Everyone is allowed to express their feelings. Just think carefully about how you for it. For example, instead of complaining to your husband with the kids in earshot that your neighbor is lazy and annoying because she always drops her children off with you to do the school run, but never offers to watch yours in return, say something like, “I’m upset that she never takes our kids to school.” It’s okay for your children to see that you don’t always approve of everybody’s behavior, but they do need to see you express your anger and annoyance in a way that is healthy rather than destructive. Even young children can make this distinction by noticing your tone of voice and your body language. 

It’s a problem when you’re always ranting and labeling people, as this teaches your children to do the same.

Arguments With Your Spouse

All couples fight, but parents often worry about what seeing you argue does to your children. Small spats, like whose turn it is to take the garbage out or drive everyone to swimming lessons aren’t usually anything to worry about, and aren’t going to scar your kids for life. In fact, they can be good opportunities to teach children about how healthy relationships work. You can explain that sometimes Mommy and Daddy do get mad at each other, but they still love each other. This shows kids that a loving relationship sometimes needs some compromise. It’s good for them to see you apologize and make up too. 

However, if during a row you belittle your partner, shout, slam doors, call them names, or hurl accusations at each other, you’re teaching your children that this is how people in relationships treat each other. This kind of behavior can also scare them. Children will worry about which side they should be on. It can also force your children to feel as though they have to act like the adults in the family. If they see that Mom and Dad can’t get it together, they will feel as though they have to. If you sense that a more serious row is brewing, move it away from the children and behind closed doors. If the fights you have are becoming more serious and more frequent, it may be a good idea to seek relationship counseling to address the problem. 

Breaking A Promise

If your intentions were good when you made the promise, don’t worry. Perhaps you promised you’d go to your son’s soccer game, but the traffic was at a standstill and you were late. As long as you tell them honestly what happened, you can use a broken promise like this to give your kids the chance to see that sometimes there are obstacles that you just can’t get around. 

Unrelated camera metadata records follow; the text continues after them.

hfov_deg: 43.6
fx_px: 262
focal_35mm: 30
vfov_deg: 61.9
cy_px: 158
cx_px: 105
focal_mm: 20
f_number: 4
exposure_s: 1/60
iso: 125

Never let your children see you make a promise that you have no intention of keeping, such as telling your friend you’ll meet them for lunch when you already know you’re going to cancel. This a trust issue, and once you’ve broken trust, you have to work hard to rebuild it. If you’ve broken a promise to your child, apologies to them, reschedule if necessary, and admit to them that you broke a promise, but that you will stay true to your word next time. If you’ve made a promise, you need to do your best to follow through. This way, as your child grows up, they will take a promise seriously too. 


Most people swear, even if they like to think that they don’t. Don’t worry too much if your swearing is rare, and is understandable. For example, if you swear after stubbing your toe, don’t worry. To try and prevent your child from copying your swearing, point out to them you shouldn’t have said a bad word and try to keep your swearing in front of them to an absolute minimum from then on. If your children see that you usually use pretty good language over an extended period of time, they will too, rather than copying your occasional swearing. 

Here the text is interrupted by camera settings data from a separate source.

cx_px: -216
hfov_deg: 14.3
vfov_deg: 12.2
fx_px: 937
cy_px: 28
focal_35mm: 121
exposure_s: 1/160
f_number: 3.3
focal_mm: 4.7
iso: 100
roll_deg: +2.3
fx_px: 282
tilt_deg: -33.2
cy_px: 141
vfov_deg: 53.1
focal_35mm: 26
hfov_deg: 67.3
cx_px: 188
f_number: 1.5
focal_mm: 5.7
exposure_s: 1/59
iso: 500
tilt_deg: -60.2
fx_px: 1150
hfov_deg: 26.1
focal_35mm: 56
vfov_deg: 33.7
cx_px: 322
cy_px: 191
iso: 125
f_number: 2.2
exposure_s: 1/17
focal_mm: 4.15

Swearing can be trouble if you swear a lot. If you curse all the time, or your swearing is directed at your child, then your children will learn to swear too, and they might get hurt by your swearing. For example, if you catch your child drawing on the wall, an “oh damn,” might slip out, which is to be expected, but the line is drawn when you say, “Damn you, you’ve ruined the wall!”. To undo the damage of excessive swearing, you will need to make a conscious, visible effort to kick this bad habit. Set up a swear jar for you and the children. Children love to see Mom or Dad use a bad word and have to put a quarter in the jar in the same way that they do. They’ll learn from seeing you do it.